Lucy Dickens is a British artist whose work moves between lively scenes of everyday observation, imagined worlds, and more reflective, contemplative compositions. Based in the UK, she is known for a distinctive visual language that combines narrative instinct, expressive mark making, and a quietly humorous view of human behaviour. Her subject matter ranges from social gatherings and interiors to travel inspired scenes and works shaped by memory, atmosphere, and invention.

The great great granddaughter of Charles Dickens, she began working as a full time artist in 1990 after an earlier career in fashion styling for Condé Nast. She later became a freelance illustrator, contributing to publications including The Financial Times, The Daily Telegraph, Vogue, Tatler, Brides, and Harpers & Queen, before developing her painting practice while writing and illustrating children’s books published in London and New York.

Dickens works across oils, acrylics, gouache, and bold fabric collage. Her practice is rooted in close looking, travel, imagination, and the rhythms of lived experience. Since moving away from city life, her work has taken on a renewed sense of freedom, with compositions that often balance wit, elegance, and emotional suggestion.

Her exhibition history includes solo presentations with Cricket Fine Art, London, The Osborne Studio Gallery, London, The Fosse Gallery, Gloucestershire, and The Belgrave Gallery, London. She has also shown in mixed exhibitions with venues including The Royal Academy Summer Exhibition, and Birnam Wood Galleries, New York.
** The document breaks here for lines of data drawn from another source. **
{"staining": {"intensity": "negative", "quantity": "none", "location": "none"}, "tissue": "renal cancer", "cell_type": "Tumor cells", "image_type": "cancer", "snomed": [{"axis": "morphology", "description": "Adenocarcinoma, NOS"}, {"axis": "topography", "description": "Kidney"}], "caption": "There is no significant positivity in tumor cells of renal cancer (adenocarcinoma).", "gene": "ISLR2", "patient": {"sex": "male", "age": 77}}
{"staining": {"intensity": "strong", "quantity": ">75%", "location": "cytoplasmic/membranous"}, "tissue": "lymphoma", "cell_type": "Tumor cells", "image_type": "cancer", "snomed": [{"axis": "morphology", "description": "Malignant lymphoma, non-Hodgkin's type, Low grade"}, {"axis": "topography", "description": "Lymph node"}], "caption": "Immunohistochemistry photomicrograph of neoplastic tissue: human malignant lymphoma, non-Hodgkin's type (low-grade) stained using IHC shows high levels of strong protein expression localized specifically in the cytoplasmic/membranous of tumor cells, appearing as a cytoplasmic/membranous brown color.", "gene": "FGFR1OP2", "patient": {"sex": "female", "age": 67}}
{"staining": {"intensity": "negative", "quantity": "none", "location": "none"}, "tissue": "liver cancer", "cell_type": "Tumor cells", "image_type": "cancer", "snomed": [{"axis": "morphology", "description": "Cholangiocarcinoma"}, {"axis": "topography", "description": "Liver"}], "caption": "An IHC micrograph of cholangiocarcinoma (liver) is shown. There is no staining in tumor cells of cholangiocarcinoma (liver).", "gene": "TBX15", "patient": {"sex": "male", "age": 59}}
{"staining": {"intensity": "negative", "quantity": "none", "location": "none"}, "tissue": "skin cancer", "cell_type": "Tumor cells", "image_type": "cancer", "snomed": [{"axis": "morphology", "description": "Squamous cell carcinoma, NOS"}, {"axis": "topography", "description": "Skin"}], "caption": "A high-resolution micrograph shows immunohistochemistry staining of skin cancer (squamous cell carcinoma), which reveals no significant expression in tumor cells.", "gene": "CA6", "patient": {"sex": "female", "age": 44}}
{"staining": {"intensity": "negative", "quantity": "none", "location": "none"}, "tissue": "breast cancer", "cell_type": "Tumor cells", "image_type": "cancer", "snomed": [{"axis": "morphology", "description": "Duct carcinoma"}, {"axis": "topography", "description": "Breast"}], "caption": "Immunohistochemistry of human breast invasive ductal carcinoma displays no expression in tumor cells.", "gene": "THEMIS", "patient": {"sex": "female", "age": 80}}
The work presented in this exhibition, The Gentlemen, captures two formally dressed figures in a muted, rain washed interior or street scene. Their top hats, dark coats, and indistinct faces create an atmosphere of secrecy, restraint, and old world ceremony. The softened forms and vertical brushwork give the painting a veil like quality, as though the viewer is glimpsing a private exchange through glass, weather, or memory. Its subdued palette and blurred movement offer a more enigmatic counterpoint to Dickens’ brighter narrative works, suggesting quiet tension, social ritual, and the charm of a half remembered encounter.

Dickens’ work invites the viewer to pause over the small theatre of human presence. Through gesture, atmosphere, and suggestion, she transforms fleeting moments into images that feel intimate, curious, and full of untold story.